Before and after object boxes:
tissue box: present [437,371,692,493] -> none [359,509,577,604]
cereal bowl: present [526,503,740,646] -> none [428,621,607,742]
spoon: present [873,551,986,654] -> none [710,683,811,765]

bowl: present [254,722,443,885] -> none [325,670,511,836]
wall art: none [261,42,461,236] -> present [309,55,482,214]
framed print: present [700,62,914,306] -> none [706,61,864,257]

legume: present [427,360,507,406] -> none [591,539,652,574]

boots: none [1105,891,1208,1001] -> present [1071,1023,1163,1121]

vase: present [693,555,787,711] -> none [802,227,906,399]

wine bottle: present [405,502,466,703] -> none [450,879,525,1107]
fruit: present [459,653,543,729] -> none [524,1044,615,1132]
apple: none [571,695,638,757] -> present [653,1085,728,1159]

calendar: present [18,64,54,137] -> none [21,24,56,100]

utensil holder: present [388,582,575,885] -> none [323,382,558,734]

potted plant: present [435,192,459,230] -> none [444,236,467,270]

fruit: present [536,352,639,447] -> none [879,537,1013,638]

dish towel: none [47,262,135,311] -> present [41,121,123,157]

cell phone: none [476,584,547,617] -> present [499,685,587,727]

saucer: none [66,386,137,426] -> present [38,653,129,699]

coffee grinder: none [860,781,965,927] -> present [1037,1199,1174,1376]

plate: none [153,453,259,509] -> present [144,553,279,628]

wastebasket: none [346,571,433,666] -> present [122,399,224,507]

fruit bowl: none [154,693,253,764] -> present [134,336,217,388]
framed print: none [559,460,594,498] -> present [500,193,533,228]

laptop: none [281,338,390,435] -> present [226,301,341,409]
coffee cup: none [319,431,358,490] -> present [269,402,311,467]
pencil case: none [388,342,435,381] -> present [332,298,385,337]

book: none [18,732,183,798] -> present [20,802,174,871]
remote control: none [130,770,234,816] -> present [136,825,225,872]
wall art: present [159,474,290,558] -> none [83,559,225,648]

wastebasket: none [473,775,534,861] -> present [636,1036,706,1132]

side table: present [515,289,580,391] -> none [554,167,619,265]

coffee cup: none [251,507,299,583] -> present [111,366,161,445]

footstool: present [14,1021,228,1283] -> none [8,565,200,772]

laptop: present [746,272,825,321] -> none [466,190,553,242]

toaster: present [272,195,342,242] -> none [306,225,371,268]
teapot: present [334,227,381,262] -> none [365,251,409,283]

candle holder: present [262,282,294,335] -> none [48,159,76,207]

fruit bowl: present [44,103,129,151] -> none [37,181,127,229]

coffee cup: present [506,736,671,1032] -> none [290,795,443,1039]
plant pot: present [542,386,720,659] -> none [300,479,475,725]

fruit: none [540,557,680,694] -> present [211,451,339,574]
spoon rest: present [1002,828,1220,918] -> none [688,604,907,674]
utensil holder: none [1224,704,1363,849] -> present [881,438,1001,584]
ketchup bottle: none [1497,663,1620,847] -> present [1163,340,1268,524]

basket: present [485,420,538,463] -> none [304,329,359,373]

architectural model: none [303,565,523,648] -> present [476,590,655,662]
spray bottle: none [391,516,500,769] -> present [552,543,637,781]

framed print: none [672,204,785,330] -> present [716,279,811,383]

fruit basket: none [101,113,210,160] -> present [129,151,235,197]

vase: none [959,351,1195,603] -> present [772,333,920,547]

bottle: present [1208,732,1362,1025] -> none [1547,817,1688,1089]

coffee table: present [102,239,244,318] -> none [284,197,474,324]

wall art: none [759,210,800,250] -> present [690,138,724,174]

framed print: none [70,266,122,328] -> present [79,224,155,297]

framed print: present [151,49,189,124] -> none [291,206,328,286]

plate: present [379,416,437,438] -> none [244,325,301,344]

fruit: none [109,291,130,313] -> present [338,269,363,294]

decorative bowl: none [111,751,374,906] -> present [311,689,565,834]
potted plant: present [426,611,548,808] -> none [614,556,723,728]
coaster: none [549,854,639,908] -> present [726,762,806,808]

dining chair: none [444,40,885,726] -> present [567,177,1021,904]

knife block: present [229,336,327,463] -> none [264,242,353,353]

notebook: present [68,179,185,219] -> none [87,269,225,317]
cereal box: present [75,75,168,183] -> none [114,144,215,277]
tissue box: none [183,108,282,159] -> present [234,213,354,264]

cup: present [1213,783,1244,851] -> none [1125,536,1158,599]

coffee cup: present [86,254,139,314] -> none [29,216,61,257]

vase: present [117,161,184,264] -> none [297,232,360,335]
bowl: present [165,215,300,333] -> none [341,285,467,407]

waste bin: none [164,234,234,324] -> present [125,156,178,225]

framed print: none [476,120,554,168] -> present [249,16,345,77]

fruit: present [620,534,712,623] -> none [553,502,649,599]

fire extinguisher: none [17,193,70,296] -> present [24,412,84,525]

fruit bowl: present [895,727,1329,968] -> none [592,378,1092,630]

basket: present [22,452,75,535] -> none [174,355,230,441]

- [Brief] The answer must be every line from the records above that contains the word "spoon", copied out.

- [Output of the task]
spoon: present [873,551,986,654] -> none [710,683,811,765]
spoon rest: present [1002,828,1220,918] -> none [688,604,907,674]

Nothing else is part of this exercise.